ソーシャルエンタープライズって何? – 社会貢献に熱心なsalesforce.comと「ソーシャルエンタープライズ」を巡る騒動 | TCAP SOCIAL BUSINESS REVIEW online

ソーシャルエンタープライズって何? – 社会貢献に熱心なsalesforce.comと「ソーシャルエンタープライズ」を巡る騒動

ビジネスモデル/戦略/組織
他の記事を見る(記事一覧へ)≫

TCAP_ブランドピクチャー_Others_18_悩み・問題

セールスフォースと「ソーシャルエンタープライズ」を巡るちょっとした騒動
今回は、昨年12月に起こったある興味深い出来事を紹介したい。

セールスフォース・ドットコム(以下セールスフォース)という会社をご存じだろうか。
英語でSalesforce.comと表記するこの会社は、いわゆるクラウド型の顧客管理・営業支援アプリケーションサービスを提供している。
この会社は1999年、マーク・ベニオフ(前オラクル幹部)によってアメリカで設立され、5年後の2004年にはニューヨーク証券取引所に上場。
日本では2000年に株式会社セールスフォース・ドットコムが設立されている。

そんなセールスフォースが昨年12月にこんなプレスリリースを発表した。
「セールスフォース・ドットコム、「ソーシャルエンタープライズ」の商標登録申請を取り下げ」
セールスフォース・ドットコム プレスリリース

これは一体どういうことか。

プレスリリースの要旨はこうだ。
セールスフォースはかねてから、”企業と顧客、パートナー、従業員をこれまでとはまったく違う新しい形で結び付けることを可能にするソーシャルクラウド・テクノロジーとモバイルクラウド・テクノロジーの力”(プレスリリースより)を「ソーシャルエンタープライズ」という言葉で普及させてきた。
そして2012年初め、セールスフォースはこの「ソーシャルエンタープライズ」と言う言葉を、商標登録申請したのだ。
これに対して、社会貢献分野から懸念の声が挙がったというのだ。

もともと社会貢献分野では、社会問題の解決を目的に収益事業を行う組織を営利・非営利問わず「ソーシャルエンタープライズ(社会的企業)」と呼び、このソーシャルエンタープライズを創業する起業家を「ソーシャルアントレプレナー(社会起業家)」と呼ぶことが多い。
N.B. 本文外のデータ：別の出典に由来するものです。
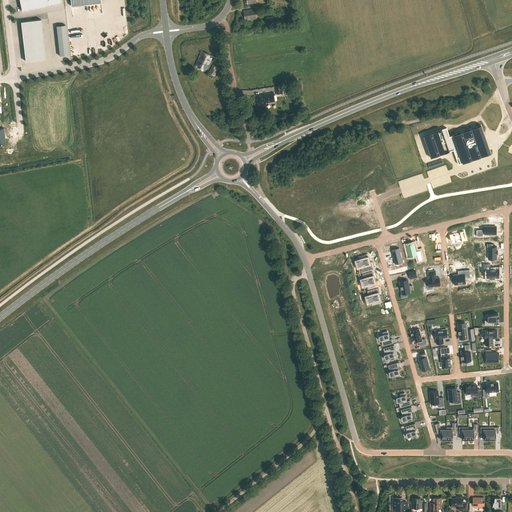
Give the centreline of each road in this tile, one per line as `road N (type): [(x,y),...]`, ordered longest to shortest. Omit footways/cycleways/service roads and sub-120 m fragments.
road 1 (primary): [(271,146),(492,58)]
road 2 (primary): [(0,317),(188,190)]
road 3 (residential): [(367,452),(355,442),(307,273)]
road 4 (unclassified): [(14,77),(97,62),(166,30)]
road 5 (residential): [(505,370),(504,210)]
road 6 (unclassified): [(216,511),(306,440),(325,407)]
road 7 (unclassified): [(325,407),(291,286),(307,273)]
road 8 (residential): [(377,241),(416,379)]
road 9 (residential): [(511,481),(388,481)]
road 10 (residential): [(247,134),(221,18)]
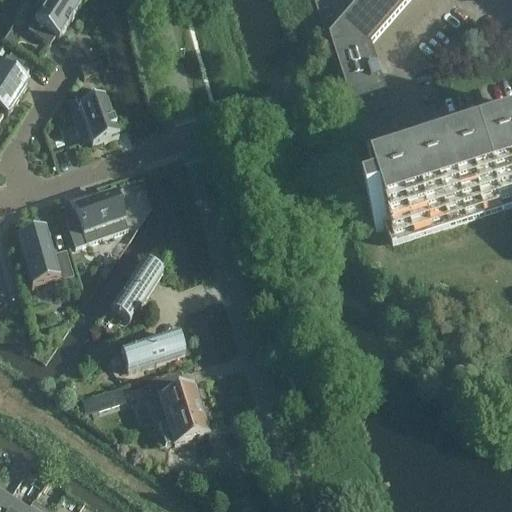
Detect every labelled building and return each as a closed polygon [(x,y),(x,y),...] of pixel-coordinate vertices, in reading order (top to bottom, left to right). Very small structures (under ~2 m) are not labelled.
[(55,40),(58,42),(67,30),(72,22),(80,9),(66,0),(38,0),(36,4),(44,9),(28,34),(49,49),(55,40)] [(393,250),(511,212),(511,154),(416,185),(413,174),(373,49),(415,0),(365,0),(331,40),(375,177),(377,185),(381,196),(376,198),(381,218),(372,221),(376,234),(385,231),(393,250)] [(20,100),(29,87),(23,83),(28,75),(6,60),(0,69),(0,68),(0,123),(3,118),(7,121),(15,108),(16,108),(21,100),(20,100)] [(81,75),(84,82),(96,78),(90,61),(85,63),(80,72),(81,75)] [(75,102),(92,151),(118,141),(101,92),(75,102)] [(127,234),(115,198),(73,213),(76,221),(65,225),(75,253),(127,234)] [(18,241),(17,241),(31,292),(58,284),(58,285),(73,281),(66,255),(59,257),(52,259),(44,234),(18,241)] [(128,329),(151,295),(162,279),(143,267),(132,283),(110,316),(128,329)] [(184,361),(177,339),(120,358),(127,379),(165,367),(184,361)] [(208,439),(198,407),(193,389),(158,400),(174,450),(208,439)]
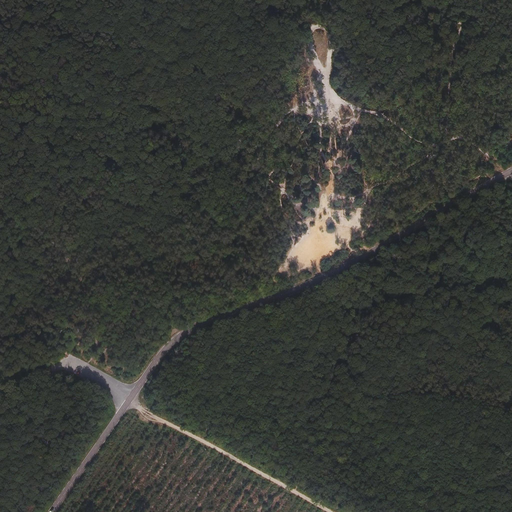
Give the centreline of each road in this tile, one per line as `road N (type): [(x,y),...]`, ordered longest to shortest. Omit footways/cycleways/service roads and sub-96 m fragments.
road 1 (tertiary): [(511,169),(321,277),(177,337),(50,511)]
road 2 (track): [(296,492),(129,398)]
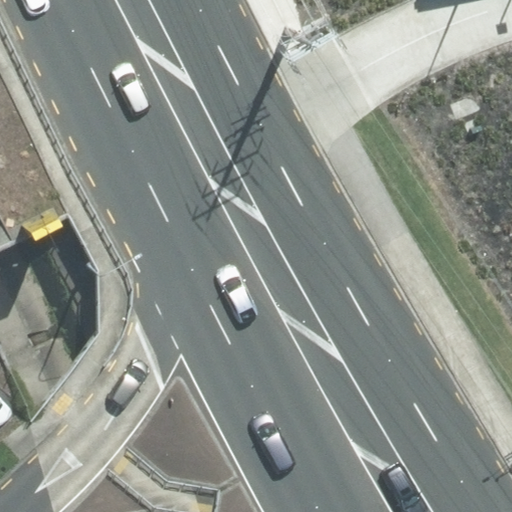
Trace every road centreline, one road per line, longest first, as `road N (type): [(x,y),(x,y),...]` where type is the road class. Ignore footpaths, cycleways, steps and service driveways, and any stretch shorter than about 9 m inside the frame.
road 1 (primary): [(150,0),(337,379)]
road 2 (primary): [(337,379),(447,511)]
road 3 (primary): [(364,511),(337,379)]
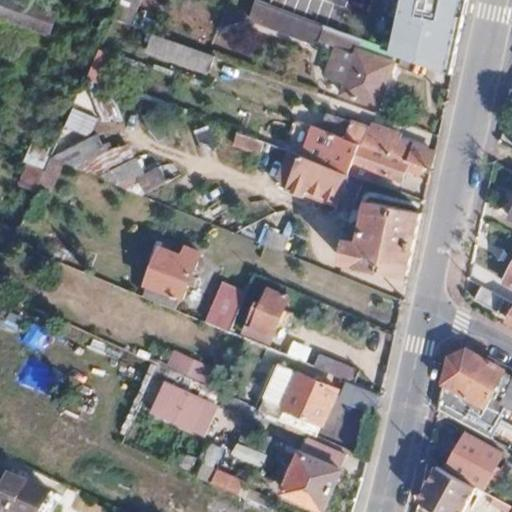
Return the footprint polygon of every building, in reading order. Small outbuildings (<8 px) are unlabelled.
[(57,12),(22,0),(2,0),(0,6),(0,16),(49,35),(57,12)] [(121,0),(114,19),(131,25),(141,0),(121,0)] [(355,54),(351,67),(345,81),(341,93),(378,106),(394,62),(357,48),(361,39),(259,0),(255,0),(249,16),(355,54)] [(395,0),(384,47),(453,73),(469,0),(395,0)] [(215,55),(155,33),(149,50),(209,72),(215,55)] [(106,85),(118,55),(102,48),(88,78),(106,85)] [(345,81),(351,67),(344,64),(338,78),(345,81)] [(88,78),(87,80),(102,121),(124,120),(111,87),(106,85),(88,78)] [(158,104),(133,94),(150,132),(164,137),(175,141),(158,104)] [(98,117),(74,107),(72,112),(66,125),(90,136),(98,117)] [(322,129),(422,165),(432,168),(435,152),(400,139),(402,135),(369,122),(367,127),(328,113),(322,129)] [(282,149),(288,152),(363,178),(372,181),(376,171),(401,180),(406,168),(419,173),(422,165),(322,129),(293,119),(282,149)] [(218,151),(207,124),(186,131),(194,152),(218,151)] [(260,141),(235,132),(231,143),(256,151),(260,141)] [(74,167),(106,151),(98,134),(51,157),(51,158),(63,162),(74,167)] [(32,143),(24,162),(28,164),(44,171),(51,158),(51,157),(53,152),(32,143)] [(113,168),(136,157),(129,143),(106,151),(74,167),(97,176),(113,168)] [(306,194),(307,192),(310,185),(340,196),(339,199),(353,204),(363,178),(288,152),(283,166),(295,170),(288,187),(306,194)] [(121,185),(144,174),(136,157),(113,168),(121,185)] [(39,183),(38,186),(50,191),(63,162),(51,158),(44,171),(39,183)] [(157,168),(144,174),(121,185),(120,186),(142,195),(180,177),(173,162),(157,168)] [(35,192),(38,186),(39,183),(44,171),(28,164),(19,185),(35,192)] [(295,170),(283,166),(276,183),(288,187),(295,170)] [(310,185),(307,192),(337,204),(339,199),(340,196),(310,185)] [(185,200),(190,213),(215,201),(209,189),(185,200)] [(208,207),(215,221),(227,215),(220,202),(208,207)] [(342,261),(408,276),(422,213),(369,202),(361,241),(347,238),(342,261)] [(0,224),(0,261),(5,264),(19,230),(1,222),(0,224)] [(269,229),(263,243),(281,251),(287,237),(269,229)] [(156,261),(163,245),(158,243),(151,258),(156,261)] [(163,245),(156,261),(146,282),(183,298),(199,260),(197,259),(201,252),(186,246),(183,254),(163,245)] [(503,299),(482,286),(474,300),(496,312),(503,299)] [(257,302),(244,331),(257,337),(259,331),(274,337),(280,324),(291,329),(296,316),(284,311),(290,297),(268,287),(261,303),(257,302)] [(80,325),(87,309),(52,294),(45,310),(80,325)] [(245,318),(237,315),(230,332),(238,335),(245,318)] [(439,409),(492,438),(505,415),(487,405),(507,371),(469,348),(450,356),(439,409)] [(209,385),(217,369),(174,349),(167,365),(209,385)] [(321,354),(316,367),(350,381),(353,382),(358,371),(321,354)] [(259,410),(317,435),(337,389),(280,363),(259,410)] [(0,378),(0,389),(16,396),(20,388),(0,378)] [(219,405),(166,381),(153,411),(206,435),(219,405)] [(376,392),(353,382),(350,381),(345,392),(371,404),(376,392)] [(511,385),(503,404),(511,409),(511,385)] [(503,471),(497,467),(503,454),(465,433),(447,467),(485,489),(491,478),(498,481),(503,471)] [(302,451),(341,469),(347,455),(308,437),(302,451)] [(341,469),(302,451),(284,491),(325,509),(343,469),(341,469)] [(103,458),(100,468),(106,471),(107,471),(111,462),(103,458)] [(204,464),(198,477),(237,495),(243,482),(204,464)] [(0,507),(10,511),(39,511),(50,490),(0,466),(0,507)] [(462,511),(477,487),(439,466),(419,500),(439,511),(462,511)] [(104,480),(107,471),(106,471),(100,468),(97,476),(104,480)] [(175,500),(203,511),(214,511),(221,497),(184,481),(175,500)] [(221,497),(214,511),(227,511),(232,502),(221,497)]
そんな中、セールスフォースが社会貢献分野のそれとは異なる意味で、「ソーシャルエンタープライズ」という言葉を商標登録したことが、
この騒動の発端というわけだ。

実は社会貢献に熱心なセールスフォース
セールスフォースはそもそも社会貢献に熱心な企業で、「1/1/1モデル」と言って、
就業時間の1%、製品の1%、株式の1%をNPOや非営利団体に提供する活動を行っている。
セールスフォースの社会貢献

このような企業だからこそ、なおさら社会貢献分野に混乱を生むことは本意ではないはずで、
創業者のマーク・ベニオフはプレスリリースの中で、このように述べている。

「当社では創立以来、社会貢献活動を広く支援しており、社会貢献の分野に混乱を起こすことは、まったく意図するところではありません。このため、関係各所からのフィードバックを検討した結果、当社は “ソーシャルエンタープライズ” の商標登録申請を取り下げ、今後当社のマーケティングにおいてもこの言葉の使用を取り止めることといたしました。」

これに対して、Social Enterprise UKという団体は”Victory in global campaign to protect social enterprise”というメッセージをホームページ上に掲載。(Social Enterprise UKはイギリスの団体で、ソーシャルエンタープライズ・アワード等様々なソーシャルエンタープライズを支援する活動を行っている)

Social Enterprise UK

これで騒動は収束。昨年12月の出来事だった。
セールスフォースが潔く申請を取り下げたことは評価できるし、
これを機に、逆にセールスフォースが社会貢献に熱心な企業であることが、多くの人に伝わったのでは、と思う。
 
この出来事を機会に、是非「ソーシャルエンタープライズ」という言葉を覚えてほしい。
日本においては、まだ多くの人々に認知されている言葉とは言えないが、近い将来、社会起業家が増え、
社会貢献に対する意識が一層高まれば「ソーシャルエンタープライズ」が重要な言葉として認知されるようになるだろう。
 
多くの営利企業が「当社は今後3年でソーシャルエンタープライズへの転換を図る」と、中期経営計画に書くような時代が来るかもしれない。